What you have to do: Each line in the records that mentions the word "pixels" needs to be listed.

[Stored data entries]
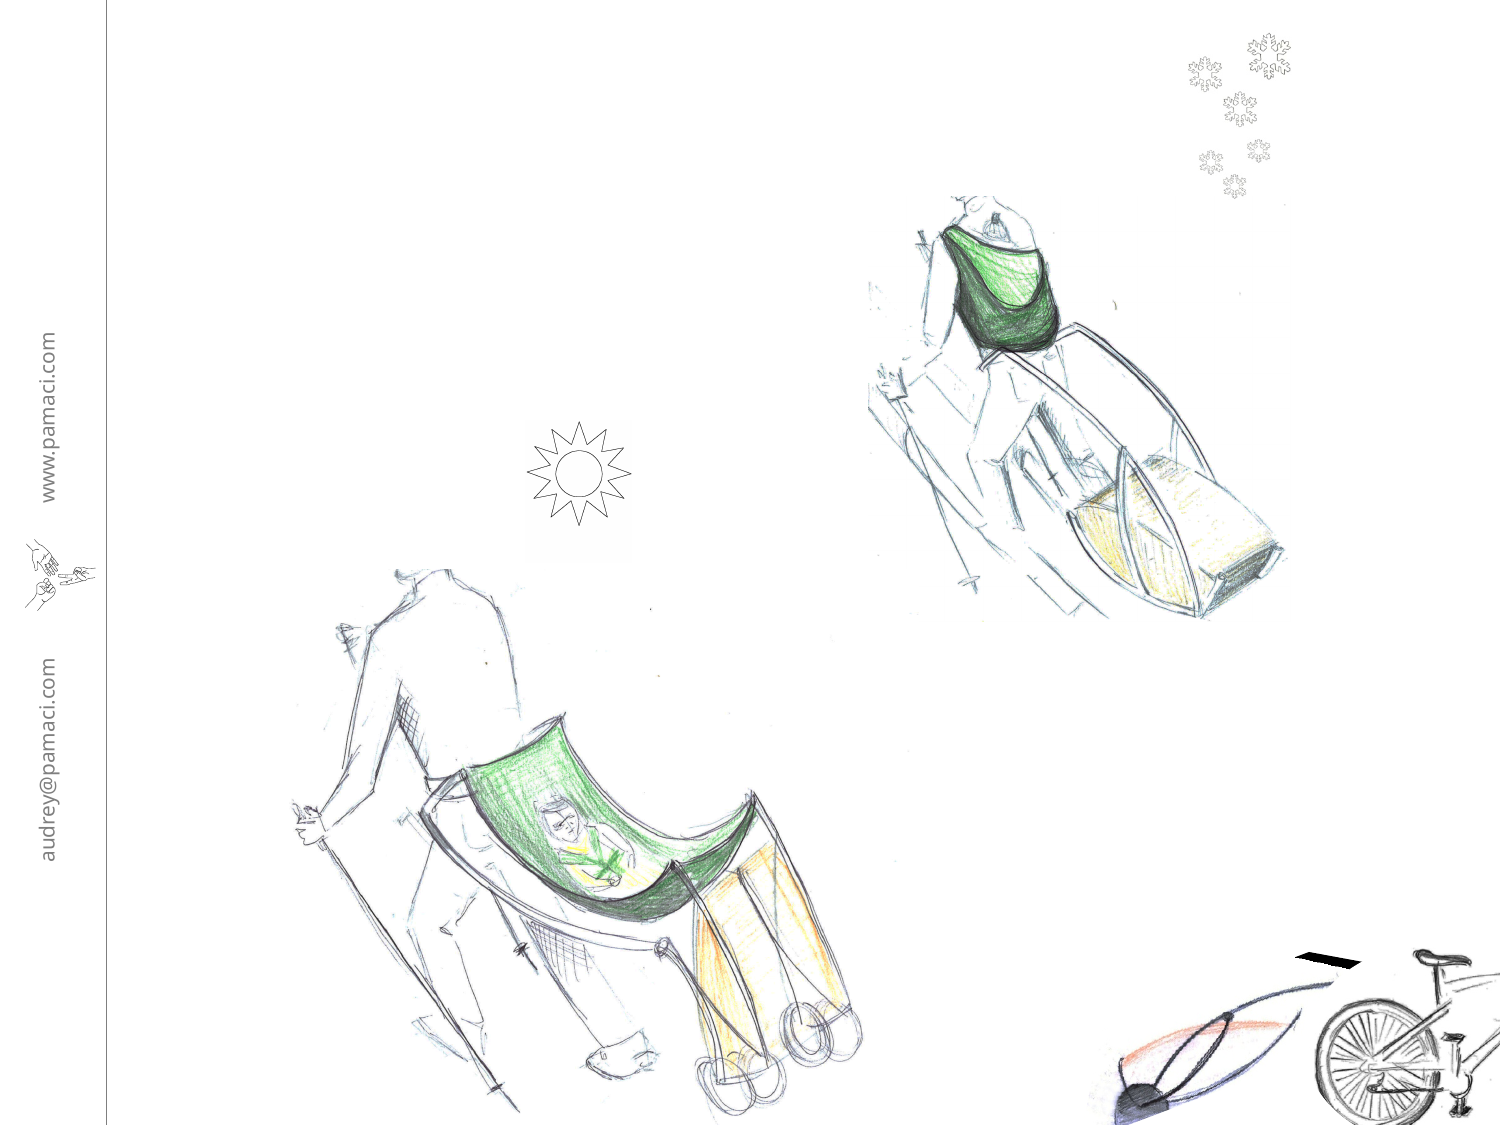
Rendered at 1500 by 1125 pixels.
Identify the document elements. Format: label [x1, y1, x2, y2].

picture [867, 148, 1291, 622]
picture [1245, 136, 1271, 165]
picture [525, 420, 633, 563]
picture [1083, 940, 1500, 1125]
text_box [0, 0, 109, 1125]
picture [20, 537, 95, 614]
picture [1186, 54, 1259, 130]
list [289, 569, 919, 1125]
picture [1245, 30, 1293, 82]
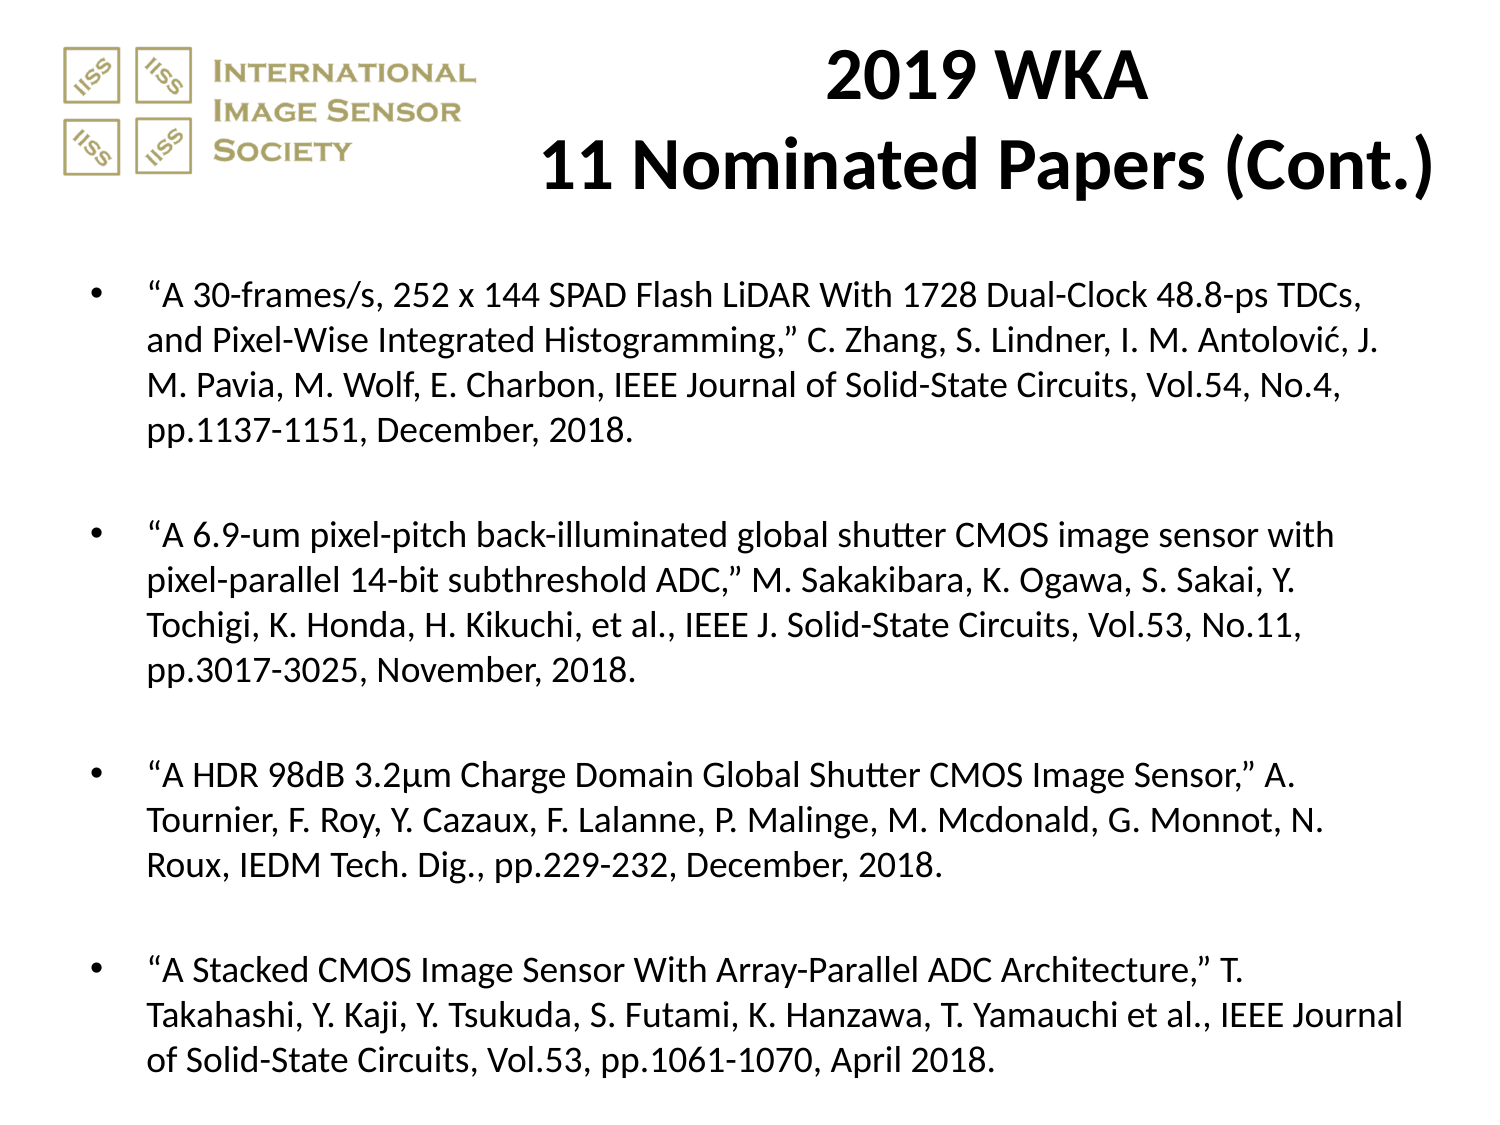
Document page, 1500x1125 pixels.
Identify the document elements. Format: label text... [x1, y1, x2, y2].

title 2019 WKA 11 Nominated Papers (Cont.) [512, 50, 1463, 180]
picture [49, 37, 501, 191]
list “A 30-frames/s, 252 x 144 SPAD Flash LiDAR With 1728 Dual-Clock 48.8-ps TDCs, and Pixel-Wise Integrated Histogramming,” C. Zhang, S. Lindner, I. M. Antolović, J. M. Pavia, M. Wolf, E. Charbon, IEEE Journal of Solid-State Circuits, Vol.54, No.4, pp.1137-1151, December, 2018. “A 6.9-um pixel-pitch back-illuminated global shutter CMOS image sensor with pixel-parallel 14-bit subthreshold ADC,” M. Sakakibara, K. Ogawa, S. Sakai, Y. Tochigi, K. Honda, H. Kikuchi, et al., IEEE J. Solid-State Circuits, Vol.53, No.11, pp.3017-3025, November, 2018. “A HDR 98dB 3.2μm Charge Domain Global Shutter CMOS Image Sensor,” A. Tournier, F. Roy, Y. Cazaux, F. Lalanne, P. Malinge, M. Mcdonald, G. Monnot, N. Roux, IEDM Tech. Dig., pp.229-232, December, 2018. “A Stacked CMOS Image Sensor With Array-Parallel ADC Architecture,” T. Takahashi, Y. Kaji, Y. Tsukuda, S. Futami, K. Hanzawa, T. Yamauchi et al., IEEE Journal of Solid-State Circuits, Vol.53, pp.1061-1070, April 2018. [75, 262, 1425, 1100]
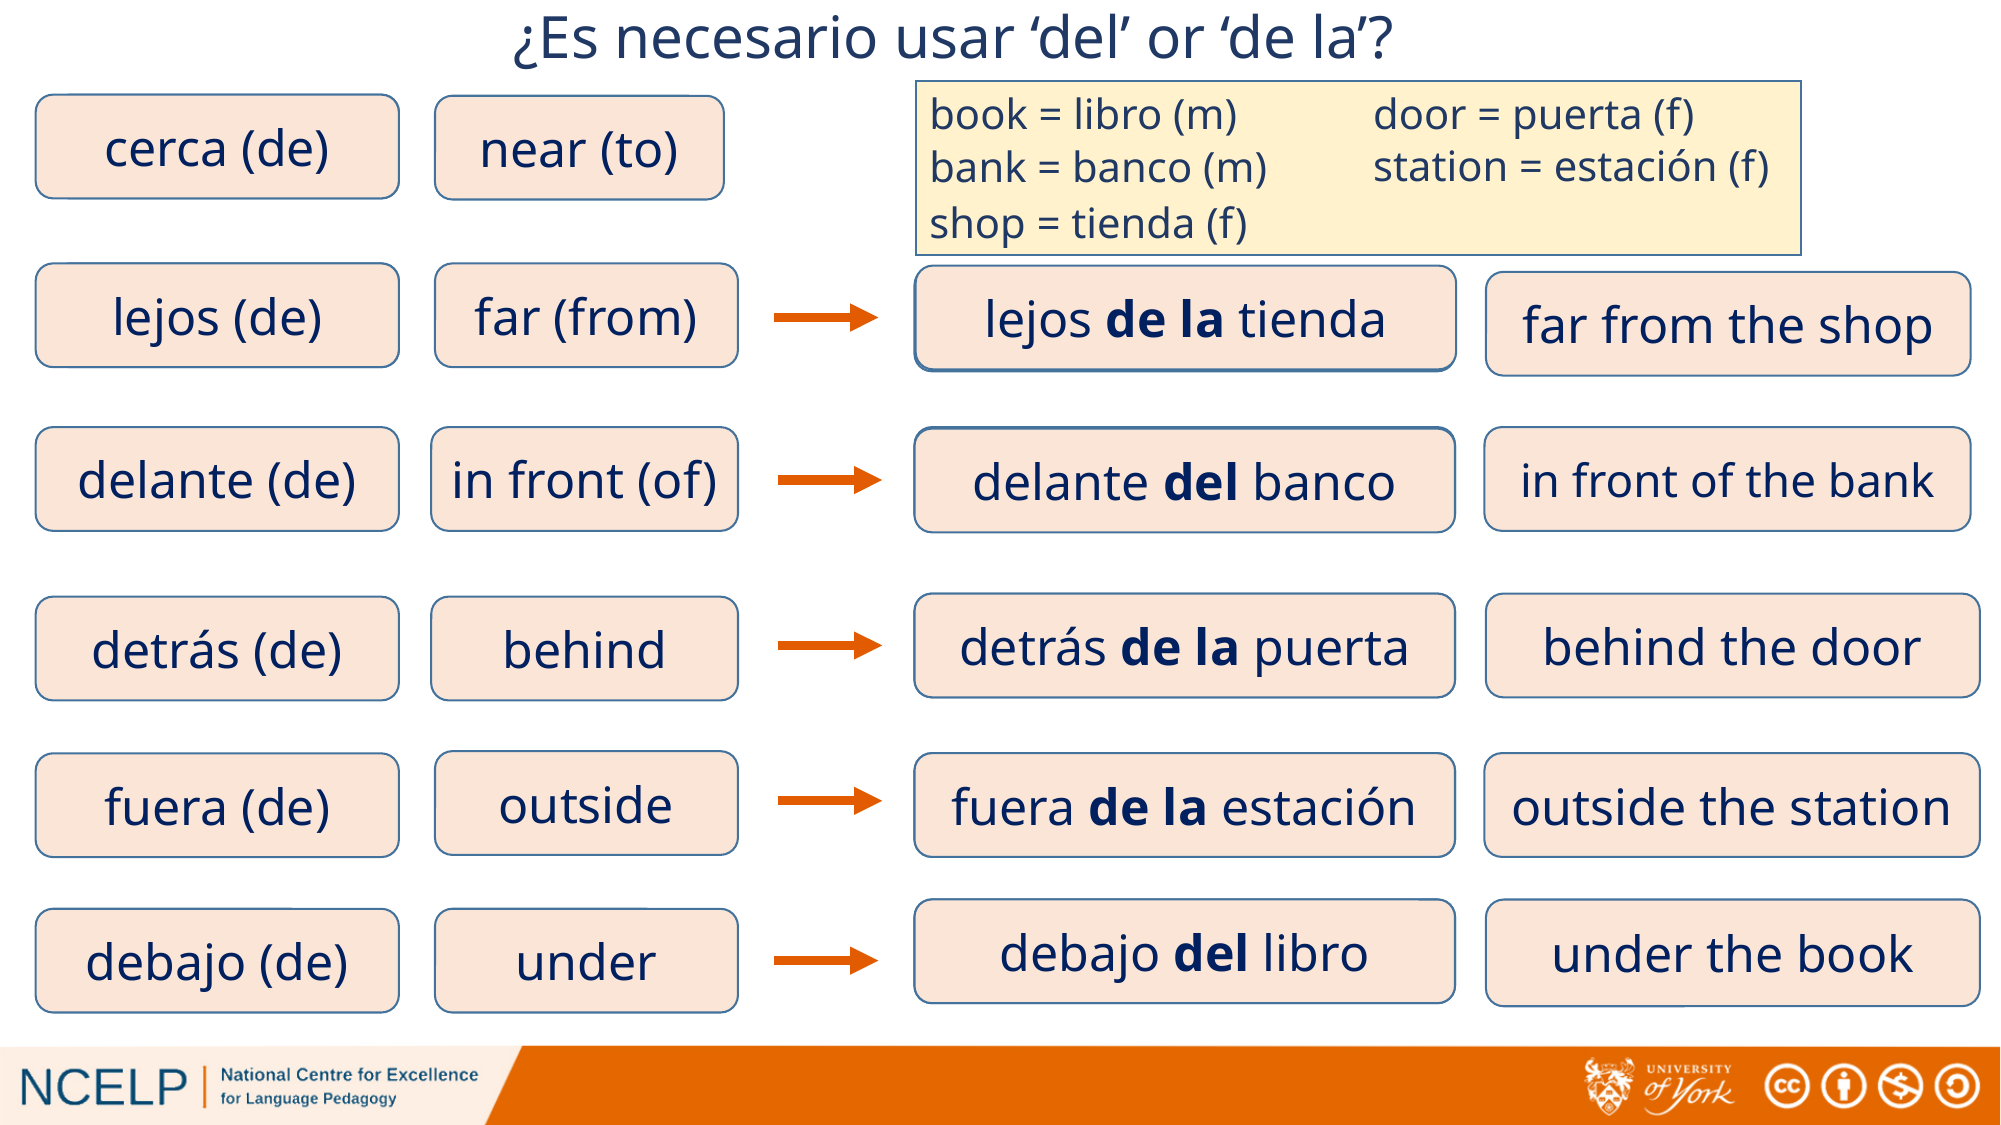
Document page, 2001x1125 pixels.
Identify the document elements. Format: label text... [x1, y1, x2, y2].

Task response:
Rendered at 1500 by 1125 pixels.
Document page, 1500x1125 pixels.
Document page, 2001x1125 pixels.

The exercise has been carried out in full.